No more having a nervous breakdown while leaving a voice mail on someone's phone. Things are much easier nowadays.


----------



## Sbrooke (Nov 28, 2010)

I completely agree. It makes things much easier. If only wish I could also text when it comes to making business calls as well. Those make me the most nervous.


----------



## AlisonWonderland (Nov 4, 2010)

I'm quite fond of texting too .
I agree about the business calls - I find it helpful to have my ipod nearby and a cup of tea, which helps. Until they faff around whilst you're waiting to hang up.


----------



## matty (Nov 2, 2009)

Amen to that. SMS is so convienent and it is way easier to express yourself. But I do enjoy talking to a partner on the phone. If and when I ever find myself in a relationship again.


----------



## matty (Nov 2, 2009)

I don't do it often but it is my choice over talking


----------



## Futures (Aug 27, 2005)

need2bnormal said:


> Wow I must be the only lamo who don't text lol


I don't text either. I've sent maybe 4 texts in my life, and 3 of those were to unknown strangers telling them they have the wrong number lol.


----------



## heroin (Dec 10, 2010)

I can't even type the ****ing things. My phone is not one of those new fangled ones with a keyboard. You have to type with the number keys. And it kind of behaves bizarrely with auto complete.
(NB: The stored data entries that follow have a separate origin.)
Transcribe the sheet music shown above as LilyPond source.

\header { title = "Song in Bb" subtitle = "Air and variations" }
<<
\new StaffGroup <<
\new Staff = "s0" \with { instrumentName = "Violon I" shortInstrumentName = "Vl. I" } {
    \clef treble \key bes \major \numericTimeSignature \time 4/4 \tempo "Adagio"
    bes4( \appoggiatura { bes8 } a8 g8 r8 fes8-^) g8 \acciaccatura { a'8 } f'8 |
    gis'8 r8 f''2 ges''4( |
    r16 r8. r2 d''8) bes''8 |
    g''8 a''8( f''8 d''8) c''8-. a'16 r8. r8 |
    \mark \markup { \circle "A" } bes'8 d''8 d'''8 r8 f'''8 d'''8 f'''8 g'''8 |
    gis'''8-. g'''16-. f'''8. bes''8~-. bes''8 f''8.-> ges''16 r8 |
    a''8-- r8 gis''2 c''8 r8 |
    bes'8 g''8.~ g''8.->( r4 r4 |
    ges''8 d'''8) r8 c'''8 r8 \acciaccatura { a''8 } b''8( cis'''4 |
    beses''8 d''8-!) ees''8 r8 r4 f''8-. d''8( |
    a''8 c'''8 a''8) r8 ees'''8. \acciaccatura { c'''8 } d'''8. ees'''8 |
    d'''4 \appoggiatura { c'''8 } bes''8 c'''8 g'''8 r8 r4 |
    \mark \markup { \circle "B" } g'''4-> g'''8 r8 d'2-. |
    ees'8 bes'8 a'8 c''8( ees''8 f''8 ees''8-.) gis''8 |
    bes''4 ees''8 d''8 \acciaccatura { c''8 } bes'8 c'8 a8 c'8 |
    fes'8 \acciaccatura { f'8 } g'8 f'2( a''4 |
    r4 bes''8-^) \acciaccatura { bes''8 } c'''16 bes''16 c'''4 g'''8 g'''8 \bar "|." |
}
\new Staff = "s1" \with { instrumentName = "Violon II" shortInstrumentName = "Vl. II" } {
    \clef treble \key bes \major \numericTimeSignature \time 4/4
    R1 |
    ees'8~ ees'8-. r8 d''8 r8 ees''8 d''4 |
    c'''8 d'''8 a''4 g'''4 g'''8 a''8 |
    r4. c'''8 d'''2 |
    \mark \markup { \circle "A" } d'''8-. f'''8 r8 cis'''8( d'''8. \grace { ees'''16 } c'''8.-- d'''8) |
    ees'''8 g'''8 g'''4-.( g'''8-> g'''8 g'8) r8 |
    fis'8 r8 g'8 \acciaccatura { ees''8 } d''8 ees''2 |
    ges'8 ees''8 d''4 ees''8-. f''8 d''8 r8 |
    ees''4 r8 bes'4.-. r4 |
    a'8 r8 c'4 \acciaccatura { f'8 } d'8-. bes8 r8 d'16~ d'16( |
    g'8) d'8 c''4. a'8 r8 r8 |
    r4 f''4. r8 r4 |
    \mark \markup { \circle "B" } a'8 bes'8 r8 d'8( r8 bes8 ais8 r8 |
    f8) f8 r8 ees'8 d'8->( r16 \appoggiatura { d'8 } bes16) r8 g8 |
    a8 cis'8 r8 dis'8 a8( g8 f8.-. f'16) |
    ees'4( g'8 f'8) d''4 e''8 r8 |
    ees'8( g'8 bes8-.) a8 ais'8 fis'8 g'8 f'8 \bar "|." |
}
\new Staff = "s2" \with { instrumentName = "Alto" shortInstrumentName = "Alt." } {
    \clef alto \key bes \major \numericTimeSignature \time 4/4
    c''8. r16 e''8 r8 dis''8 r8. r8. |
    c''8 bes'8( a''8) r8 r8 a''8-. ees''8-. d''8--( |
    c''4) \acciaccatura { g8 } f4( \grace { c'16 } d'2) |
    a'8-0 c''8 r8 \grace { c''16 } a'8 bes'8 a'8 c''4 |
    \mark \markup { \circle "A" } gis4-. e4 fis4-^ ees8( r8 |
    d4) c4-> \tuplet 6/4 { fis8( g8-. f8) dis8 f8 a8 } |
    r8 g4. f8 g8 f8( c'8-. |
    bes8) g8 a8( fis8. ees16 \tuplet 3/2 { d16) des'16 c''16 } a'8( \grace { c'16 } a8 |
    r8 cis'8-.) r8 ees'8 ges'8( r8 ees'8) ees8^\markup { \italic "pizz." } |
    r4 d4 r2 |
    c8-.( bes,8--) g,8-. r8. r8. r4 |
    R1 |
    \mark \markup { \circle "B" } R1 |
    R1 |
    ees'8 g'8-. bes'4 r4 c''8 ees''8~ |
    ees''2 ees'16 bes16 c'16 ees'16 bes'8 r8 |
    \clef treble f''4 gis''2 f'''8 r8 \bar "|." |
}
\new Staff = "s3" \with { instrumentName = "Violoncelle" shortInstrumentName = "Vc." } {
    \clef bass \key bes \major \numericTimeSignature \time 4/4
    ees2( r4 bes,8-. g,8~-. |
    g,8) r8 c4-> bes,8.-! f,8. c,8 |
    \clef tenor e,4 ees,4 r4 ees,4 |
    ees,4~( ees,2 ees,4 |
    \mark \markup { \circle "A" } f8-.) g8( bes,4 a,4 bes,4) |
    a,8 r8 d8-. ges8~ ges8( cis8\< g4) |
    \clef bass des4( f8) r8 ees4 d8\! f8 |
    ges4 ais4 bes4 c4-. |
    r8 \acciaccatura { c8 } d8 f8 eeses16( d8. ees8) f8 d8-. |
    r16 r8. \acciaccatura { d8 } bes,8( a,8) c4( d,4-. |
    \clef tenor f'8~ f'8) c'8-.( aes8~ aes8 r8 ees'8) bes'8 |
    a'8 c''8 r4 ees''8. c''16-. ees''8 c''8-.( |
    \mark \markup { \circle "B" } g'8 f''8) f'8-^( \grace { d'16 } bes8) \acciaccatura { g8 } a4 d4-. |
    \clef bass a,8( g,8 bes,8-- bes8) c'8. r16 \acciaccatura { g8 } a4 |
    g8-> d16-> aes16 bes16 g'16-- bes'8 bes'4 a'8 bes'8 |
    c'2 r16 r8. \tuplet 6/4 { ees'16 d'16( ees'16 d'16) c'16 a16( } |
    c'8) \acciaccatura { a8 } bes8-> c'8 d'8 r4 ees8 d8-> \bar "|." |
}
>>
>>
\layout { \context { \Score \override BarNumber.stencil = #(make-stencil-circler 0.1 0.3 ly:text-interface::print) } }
I much prefer to call people up, provided I know them fairly well. Calling strangers I can't do. Like calling the bank, or the customer support of my cell service provider, or my doctor, etc.


----------



## Prodigal Son (Dec 11, 2005)

I like to text, but kind of seems impersonal, makes me feel more disconnected in a way. Still nice to have that accessability to friends though.


----------



## Searching4DesiRe (Dec 19, 2010)

i text more then i call lol.. increased my txt from 250 to unlimited wit only 100 mins for call lol..


----------